Crédit photo : Büssing AG
Sur ce tracteur, le moteur était d’autant plus bruyant que l’échappement était placé devant, sous le pare-chocs. Quant au plancher, bien que dégagé, il n’était pas parfaitement plat et l’accès à la mécanique, malgré des emmarchements pivotants, n’était pas vraiment aisé – la cabine étant fixe. Enfin, la position très avancée du radiateur imposait la présence d’un petit capotage, avec une calandre en saillie, portant à 1,82 m le porte-à-faux avant. En revanche, la cabine était plutôt basse avec une hauteur hors tout de 2,7 m.
Trois années seulement d’existence
Ce tracteur atypique ne sera commercialisé que durant trois ans, Büssing renonçant à poursuivre l’expérience dès 1968. La France fut l’un des rares marchés d’exportation où il trouva quelques débouchés.

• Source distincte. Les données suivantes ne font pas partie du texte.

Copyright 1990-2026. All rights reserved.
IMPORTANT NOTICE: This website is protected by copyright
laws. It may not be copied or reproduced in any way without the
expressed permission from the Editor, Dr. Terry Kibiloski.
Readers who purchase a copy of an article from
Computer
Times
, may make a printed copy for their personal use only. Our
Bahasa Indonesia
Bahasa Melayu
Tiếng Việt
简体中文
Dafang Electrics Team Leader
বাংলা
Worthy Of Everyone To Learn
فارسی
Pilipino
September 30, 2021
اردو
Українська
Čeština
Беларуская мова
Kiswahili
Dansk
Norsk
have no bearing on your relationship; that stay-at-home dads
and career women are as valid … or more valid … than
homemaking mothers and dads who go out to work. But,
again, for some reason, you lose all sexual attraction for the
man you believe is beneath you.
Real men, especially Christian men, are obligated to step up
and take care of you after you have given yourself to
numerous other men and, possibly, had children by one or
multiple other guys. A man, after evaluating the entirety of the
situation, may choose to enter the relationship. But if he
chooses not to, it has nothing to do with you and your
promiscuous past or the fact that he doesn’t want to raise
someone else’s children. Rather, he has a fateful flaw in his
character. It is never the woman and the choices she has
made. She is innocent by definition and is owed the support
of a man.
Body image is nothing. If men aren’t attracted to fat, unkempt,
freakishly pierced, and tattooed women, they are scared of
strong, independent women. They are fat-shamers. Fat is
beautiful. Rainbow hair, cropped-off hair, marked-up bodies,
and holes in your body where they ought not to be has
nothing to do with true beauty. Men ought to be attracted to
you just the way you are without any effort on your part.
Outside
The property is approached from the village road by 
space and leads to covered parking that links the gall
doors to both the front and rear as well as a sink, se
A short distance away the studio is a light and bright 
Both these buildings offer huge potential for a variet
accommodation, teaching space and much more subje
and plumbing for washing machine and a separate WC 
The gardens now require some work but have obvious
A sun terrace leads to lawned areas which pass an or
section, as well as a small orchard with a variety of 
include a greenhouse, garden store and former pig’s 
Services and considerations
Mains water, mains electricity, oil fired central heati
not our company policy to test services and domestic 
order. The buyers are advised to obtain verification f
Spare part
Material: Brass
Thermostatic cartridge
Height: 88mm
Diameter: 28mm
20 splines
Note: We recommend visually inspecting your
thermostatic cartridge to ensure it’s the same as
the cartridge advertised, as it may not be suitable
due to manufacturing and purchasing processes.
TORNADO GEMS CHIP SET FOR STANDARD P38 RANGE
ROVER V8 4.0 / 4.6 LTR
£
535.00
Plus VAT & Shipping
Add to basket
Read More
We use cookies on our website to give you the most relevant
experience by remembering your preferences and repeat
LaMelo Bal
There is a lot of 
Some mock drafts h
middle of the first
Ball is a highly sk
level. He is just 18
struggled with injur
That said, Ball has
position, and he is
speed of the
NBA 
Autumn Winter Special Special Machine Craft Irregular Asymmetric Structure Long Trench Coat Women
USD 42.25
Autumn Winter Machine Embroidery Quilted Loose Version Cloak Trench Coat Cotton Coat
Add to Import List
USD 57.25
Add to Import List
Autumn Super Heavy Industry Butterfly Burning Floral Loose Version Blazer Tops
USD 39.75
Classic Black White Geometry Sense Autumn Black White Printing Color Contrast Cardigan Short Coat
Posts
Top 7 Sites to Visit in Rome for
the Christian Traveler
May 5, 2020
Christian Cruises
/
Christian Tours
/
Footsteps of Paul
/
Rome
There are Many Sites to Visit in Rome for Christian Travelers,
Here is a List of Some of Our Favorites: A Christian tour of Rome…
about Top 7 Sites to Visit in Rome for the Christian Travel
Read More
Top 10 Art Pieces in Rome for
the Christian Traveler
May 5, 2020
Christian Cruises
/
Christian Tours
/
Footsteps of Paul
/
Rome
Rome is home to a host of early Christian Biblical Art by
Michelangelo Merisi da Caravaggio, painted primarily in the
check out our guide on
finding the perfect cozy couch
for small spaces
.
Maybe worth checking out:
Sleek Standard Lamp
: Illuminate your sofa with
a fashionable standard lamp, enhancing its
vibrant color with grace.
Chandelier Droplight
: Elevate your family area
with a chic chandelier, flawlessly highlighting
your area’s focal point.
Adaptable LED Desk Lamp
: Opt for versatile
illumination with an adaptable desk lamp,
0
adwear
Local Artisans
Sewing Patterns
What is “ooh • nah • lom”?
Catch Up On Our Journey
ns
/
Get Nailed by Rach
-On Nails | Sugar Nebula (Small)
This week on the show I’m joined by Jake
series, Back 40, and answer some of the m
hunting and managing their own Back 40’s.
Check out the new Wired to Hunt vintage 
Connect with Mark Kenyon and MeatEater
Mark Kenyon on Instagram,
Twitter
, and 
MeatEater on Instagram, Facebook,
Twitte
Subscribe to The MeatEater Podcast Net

Modestes cependant, puisque 11 tracteurs seulement furent immatriculés chez nous, dans une version à 19 t de PTAC, contre 16 t en Allemagne.
Crédit photo : Spitzer Silo-Fahrzeugwerke
L'étrange MAN UXT
Curieusement, la formule du tracteur à moteur horizontal a brièvement réapparu chez MAN, dont le prototype UXT avait fait sensation au salon IAA de 1989. Dérivé du F90, il associait un moteur dans l’empattement à une transmission assez complexe, avec une boîte de répartition permettant d’entraîner aussi l’essieu avant.
Crédit photo : MAN Nutzfahrzeuge AG
Crédit photo : MAN Nutzfahrzeuge AG
Les avantages attendus ? Motricité et sécurité par tous les temps, à vide comme en charge, centre de gravité abaissé, répartition des charges homogènes, cabine spacieuse et bien isolée, plancher plat, etc. Un prototype qui restera sans suite, en raison d’un coût excessif, d’un poids mort élevé et d’une consommation peu flatteuse.